Ten to sixteen pours by the glass is a solid program for a downtown trattoria at this price point, and the range likely covers the major Italian regions represented on the bottle list. What we don't know is how often those pours rotate — and based on what we can see, this feels like a curated-but-stable roster rather than a list that changes with the seasons. If you're eating lighter dishes, push toward the whites; the southern Italian options here tend to outperform expectations.

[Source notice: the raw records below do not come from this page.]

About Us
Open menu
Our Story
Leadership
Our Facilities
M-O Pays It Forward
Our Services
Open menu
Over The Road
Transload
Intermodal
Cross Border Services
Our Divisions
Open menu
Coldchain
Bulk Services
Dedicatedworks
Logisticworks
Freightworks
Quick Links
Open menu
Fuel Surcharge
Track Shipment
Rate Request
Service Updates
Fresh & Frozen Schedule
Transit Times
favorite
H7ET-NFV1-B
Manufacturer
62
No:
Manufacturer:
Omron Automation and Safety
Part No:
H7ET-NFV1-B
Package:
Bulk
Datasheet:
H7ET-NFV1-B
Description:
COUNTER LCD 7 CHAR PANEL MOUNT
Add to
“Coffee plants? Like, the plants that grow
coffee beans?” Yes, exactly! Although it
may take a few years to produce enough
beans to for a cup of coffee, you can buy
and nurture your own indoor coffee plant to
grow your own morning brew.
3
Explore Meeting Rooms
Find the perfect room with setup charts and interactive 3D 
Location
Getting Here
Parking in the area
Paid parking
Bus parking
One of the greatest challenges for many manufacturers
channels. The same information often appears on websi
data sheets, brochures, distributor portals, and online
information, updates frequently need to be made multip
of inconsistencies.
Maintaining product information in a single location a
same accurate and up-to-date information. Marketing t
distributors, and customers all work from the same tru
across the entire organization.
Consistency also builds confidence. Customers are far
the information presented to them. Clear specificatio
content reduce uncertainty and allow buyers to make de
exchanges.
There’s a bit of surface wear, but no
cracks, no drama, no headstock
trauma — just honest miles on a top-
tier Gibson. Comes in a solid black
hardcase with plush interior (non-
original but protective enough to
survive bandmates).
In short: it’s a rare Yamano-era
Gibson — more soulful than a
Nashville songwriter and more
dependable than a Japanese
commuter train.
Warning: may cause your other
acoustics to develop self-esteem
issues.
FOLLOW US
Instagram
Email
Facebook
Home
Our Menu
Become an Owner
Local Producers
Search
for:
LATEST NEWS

Vermentino di Sardegna — $48
Sardinian Vermentino is criminally underordered at Italian restaurants, which means restaurants tend not to mark it up as aggressively as Barolo or Brunello. It's bright, coastal, and cuts right through anything creamy or rich on Sarto's menu — solid QPR in a list that trends pricey elsewhere.
Soave Classico
Most tables walk right past it for the Barolo or a big Tuscan red, but a proper Soave Classico — made from Garganega in the original hillside DOC — is one of Italian wine's undersung pleasures. It's textured, mineral, and versatile across Sarto's antipasti and pasta courses in a way that heavier reds simply aren't.
Brunello di Montalcino
Brunello is extraordinary wine, but it's also the most marked-up category on nearly every Italian restaurant list in the country. At a $$$ downtown trattoria, you're almost certainly paying 3-4x retail for the privilege of drinking it young in a loud dining room. Save this one for when you're somewhere that actually has proper cellar stock and the right conditions to serve it.
Nero d'Avola + Seasonal ragù pasta
Nero d'Avola brings enough dark fruit and earthy grip to stand up to a slow-cooked ragù without the tannin brutality of a young Barolo. It's the right weight for pasta — filling but not overwhelming — and it's typically one of the better-priced reds on an Italian list like this one.
✔️ The Bottom Line
Sarto's wine list is a credible, Italy-focused program that earns its place in a serious Italian kitchen — just go in knowing the markups lean steep and the list doesn't reward wandering outside the boot. Order the Vermentino, eat the pasta, and you'll leave happy.